Not the typical story about key lookups

Query plans are very useful to tune queries, but some operations are usually avoided or blamed for performance problems when not always are the culprit, let me show you one of those rear cases where the theory does not apply I understand that if you want to keep up with technology (or at least try), you must spend a great deal of your time reading about it, no matter if you use Books online, you buy books from the shop or what I enjoy the most, read blog posts and technical articles.

So I’m reading an article from Klaus Aschenbrenner (b|t) called The Performance Penalty of Bookmark Lookups in SQL Server which explains the performance degradation you might suffer from bookmark (or Key) lookups.

All good, he’s a reputed expert and knows what he’s talking about and I don’t pretend to say he’s wrong, cause he’s not, but let me show you the 0,000001% which makes SQL Server such an amazing system.

**WHAT YOU NEED TO DO:** In the post about key lookups, what is the title of the article the writer is reading?

**SOURCE DATA:**
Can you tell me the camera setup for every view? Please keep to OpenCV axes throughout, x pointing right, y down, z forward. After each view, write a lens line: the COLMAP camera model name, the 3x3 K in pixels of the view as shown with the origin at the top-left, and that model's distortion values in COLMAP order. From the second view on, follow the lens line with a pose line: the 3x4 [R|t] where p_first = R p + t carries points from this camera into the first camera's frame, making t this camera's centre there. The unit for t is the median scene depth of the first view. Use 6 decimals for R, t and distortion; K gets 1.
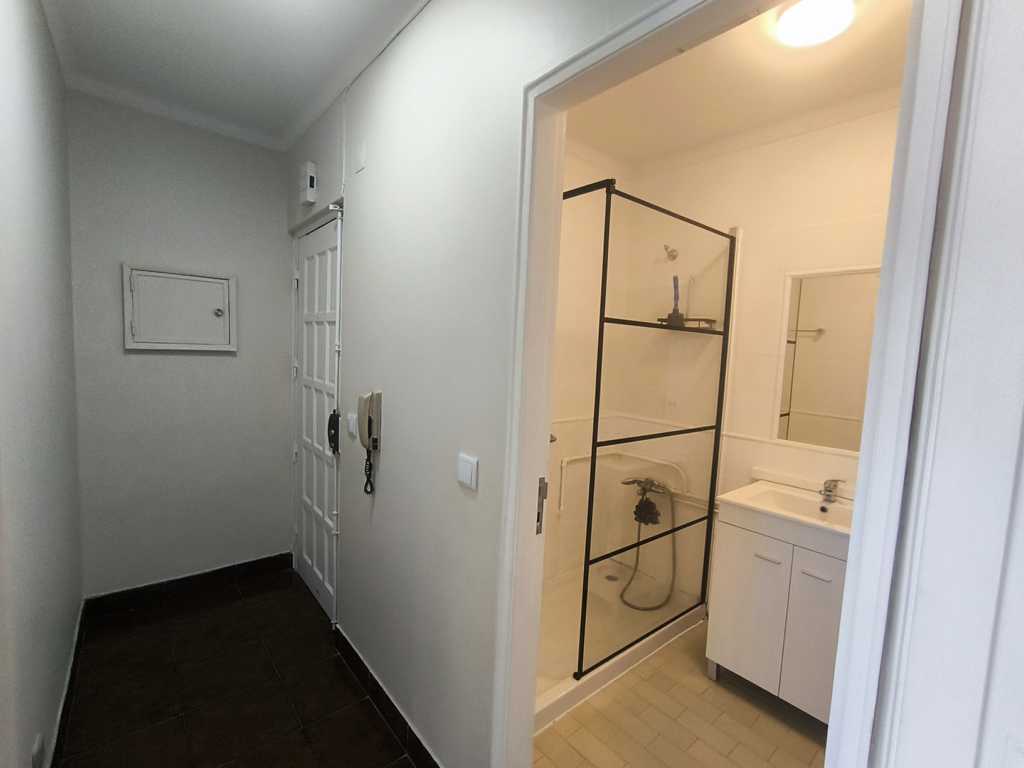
lens RADIAL K [[466.8, 0, 509.5], [0, 466.8, 386.7], [0, 0, 1]] dist [-0.039615, 0.023916]
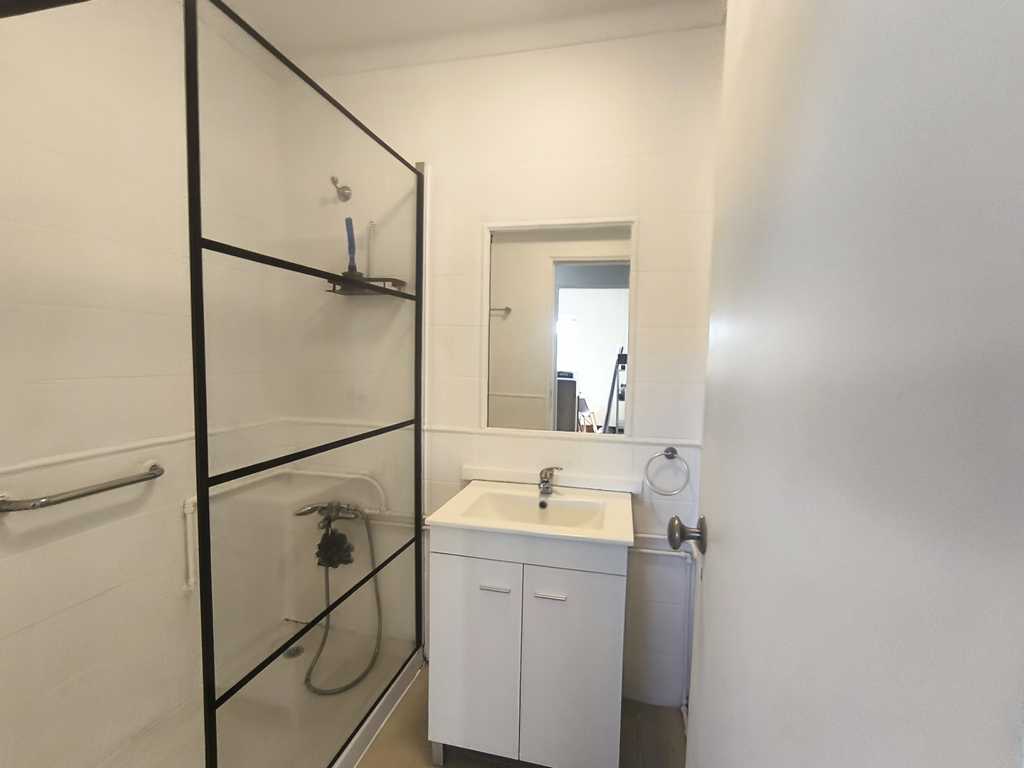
lens RADIAL K [[466.8, 0, 509.5], [0, 466.8, 386.7], [0, 0, 1]] dist [-0.039615, 0.023916]
pose [[0.807711, -0.071928, 0.585174, 0.119184], [0.066066, 0.997321, 0.031398, 0.015741], [-0.585865, 0.013300, 0.810299, 0.271430]]
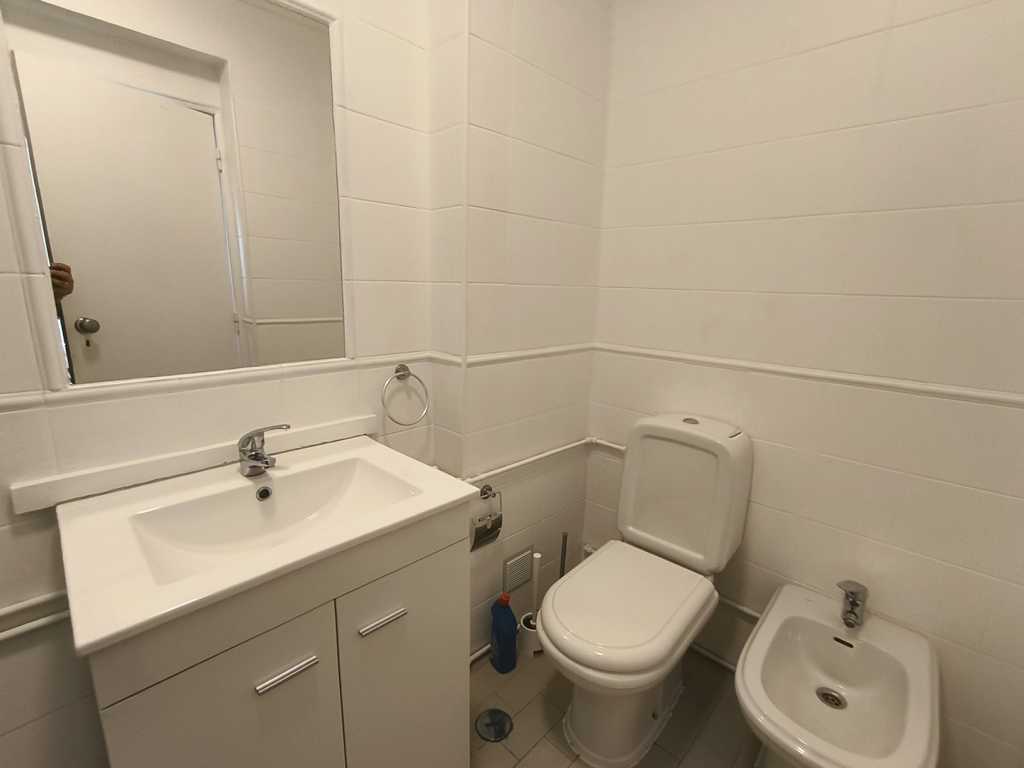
lens RADIAL K [[466.8, 0, 509.5], [0, 466.8, 386.7], [0, 0, 1]] dist [-0.039615, 0.023916]
pose [[-0.127967, -0.252622, 0.959065, 0.160084], [0.047222, 0.964367, 0.260320, 0.030684], [-0.990654, 0.078601, -0.111478, 0.622854]]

**TASK OUTPUT:** The Performance Penalty of Bookmark Lookups in SQL Server